● Yang Harus Dikerjakan
(1) Ketik ulang tanpa perubahan bagian teks tentang Air Terjun Lau Bertu dari "Sahabat lasak, air" sampai "Langkat, Sumatra Utara.".
(2) Tolong ulangi tanpa perubahan baris-baris pada catatan, mulai dari baris yang memuat "The distance between" sampai baris yang memuat "(B) red point", termasuk kedua baris itu.

● Teks yang Diberikan
===

Select Page

“Bang, ayoklah jalan-jalan, ke mana kek. Dulu aja sebelum menikah, hampir tiap minggu adek diajak jalan. Lah… giliran udah menikah, gak pernah lagi kita jalan-jalan”

“Itukan dulu dek, sekarang kan kita sudah berjodoh”

“Trus apa hubungannya bang, jalan-jalan sama jodoh?”


“Adek ini gimana sih, kan kalau jodoh ga ke mana”


“Haihhhhh….!!!”

Sahabat lasak, air terjun memang selalu menarik untuk dikunjungi. Bahkan tak perduli jalan yang dilalui penuh onak dan duri. Seperti petualangan kami ke sebuah air terjun yang sangat cantik, yaitu Air Terjun Lau Bertu. Air terjun ini berada di desa Namu Ukur, kecamatan Sei Bingei, Kabupaten Langkat, Sumatra Utara.

===

● Bahan Latihan
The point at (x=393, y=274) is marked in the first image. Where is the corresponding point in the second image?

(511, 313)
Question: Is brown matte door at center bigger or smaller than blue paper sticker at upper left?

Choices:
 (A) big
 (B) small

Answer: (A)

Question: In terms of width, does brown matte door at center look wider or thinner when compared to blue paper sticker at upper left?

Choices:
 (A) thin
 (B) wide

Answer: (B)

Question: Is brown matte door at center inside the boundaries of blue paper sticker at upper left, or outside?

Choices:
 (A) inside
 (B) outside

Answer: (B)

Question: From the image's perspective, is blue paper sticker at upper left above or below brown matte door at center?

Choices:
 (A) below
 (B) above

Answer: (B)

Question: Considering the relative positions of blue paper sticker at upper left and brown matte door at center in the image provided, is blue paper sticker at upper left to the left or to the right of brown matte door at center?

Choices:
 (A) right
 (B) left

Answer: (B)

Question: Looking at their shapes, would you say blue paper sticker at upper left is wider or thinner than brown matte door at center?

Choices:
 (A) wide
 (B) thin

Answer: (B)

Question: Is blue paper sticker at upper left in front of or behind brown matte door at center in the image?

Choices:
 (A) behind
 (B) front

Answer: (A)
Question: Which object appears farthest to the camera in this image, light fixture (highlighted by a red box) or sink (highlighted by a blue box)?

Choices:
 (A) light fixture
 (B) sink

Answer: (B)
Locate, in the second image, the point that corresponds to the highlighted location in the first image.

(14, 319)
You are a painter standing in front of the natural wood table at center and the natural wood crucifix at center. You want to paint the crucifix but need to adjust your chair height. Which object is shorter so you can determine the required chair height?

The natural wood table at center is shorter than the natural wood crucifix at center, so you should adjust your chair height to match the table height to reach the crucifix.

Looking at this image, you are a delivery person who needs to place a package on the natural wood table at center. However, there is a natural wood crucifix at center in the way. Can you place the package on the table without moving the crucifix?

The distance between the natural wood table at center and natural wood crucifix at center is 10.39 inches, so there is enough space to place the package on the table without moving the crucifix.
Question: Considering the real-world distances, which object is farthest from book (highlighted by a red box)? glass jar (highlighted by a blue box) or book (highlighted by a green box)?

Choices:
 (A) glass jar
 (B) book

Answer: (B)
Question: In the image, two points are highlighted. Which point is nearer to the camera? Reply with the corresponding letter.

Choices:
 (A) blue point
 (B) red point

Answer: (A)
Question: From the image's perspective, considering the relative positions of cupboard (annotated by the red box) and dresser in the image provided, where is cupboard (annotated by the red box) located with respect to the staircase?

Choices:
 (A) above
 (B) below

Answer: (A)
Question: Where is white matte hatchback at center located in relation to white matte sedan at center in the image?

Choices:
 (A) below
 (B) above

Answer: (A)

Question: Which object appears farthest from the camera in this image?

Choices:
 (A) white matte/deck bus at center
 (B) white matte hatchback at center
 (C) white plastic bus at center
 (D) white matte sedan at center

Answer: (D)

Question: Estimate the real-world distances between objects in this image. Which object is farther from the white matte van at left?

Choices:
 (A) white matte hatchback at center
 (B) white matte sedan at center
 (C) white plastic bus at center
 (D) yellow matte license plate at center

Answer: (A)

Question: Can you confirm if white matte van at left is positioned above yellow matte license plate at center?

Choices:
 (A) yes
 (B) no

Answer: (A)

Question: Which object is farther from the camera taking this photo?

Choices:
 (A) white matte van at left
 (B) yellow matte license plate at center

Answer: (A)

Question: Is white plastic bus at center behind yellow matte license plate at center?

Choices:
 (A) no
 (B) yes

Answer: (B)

===

● Hasil
(1)
Sahabat lasak, air terjun memang selalu menarik untuk dikunjungi. Bahkan tak perduli jalan yang dilalui penuh onak dan duri. Seperti petualangan kami ke sebuah air terjun yang sangat cantik, yaitu Air Terjun Lau Bertu. Air terjun ini berada di desa Namu Ukur, kecamatan Sei Bingei, Kabupaten Langkat, Sumatra Utara.

(2)
The distance between the natural wood table at center and natural wood crucifix at center is 10.39 inches, so there is enough space to place the package on the table without moving the crucifix.
Question: Considering the real-world distances, which object is farthest from book (highlighted by a red box)? glass jar (highlighted by a blue box) or book (highlighted by a green box)?

Choices:
 (A) glass jar
 (B) book

Answer: (B)
Question: In the image, two points are highlighted. Which point is nearer to the camera? Reply with the corresponding letter.

Choices:
 (A) blue point
 (B) red point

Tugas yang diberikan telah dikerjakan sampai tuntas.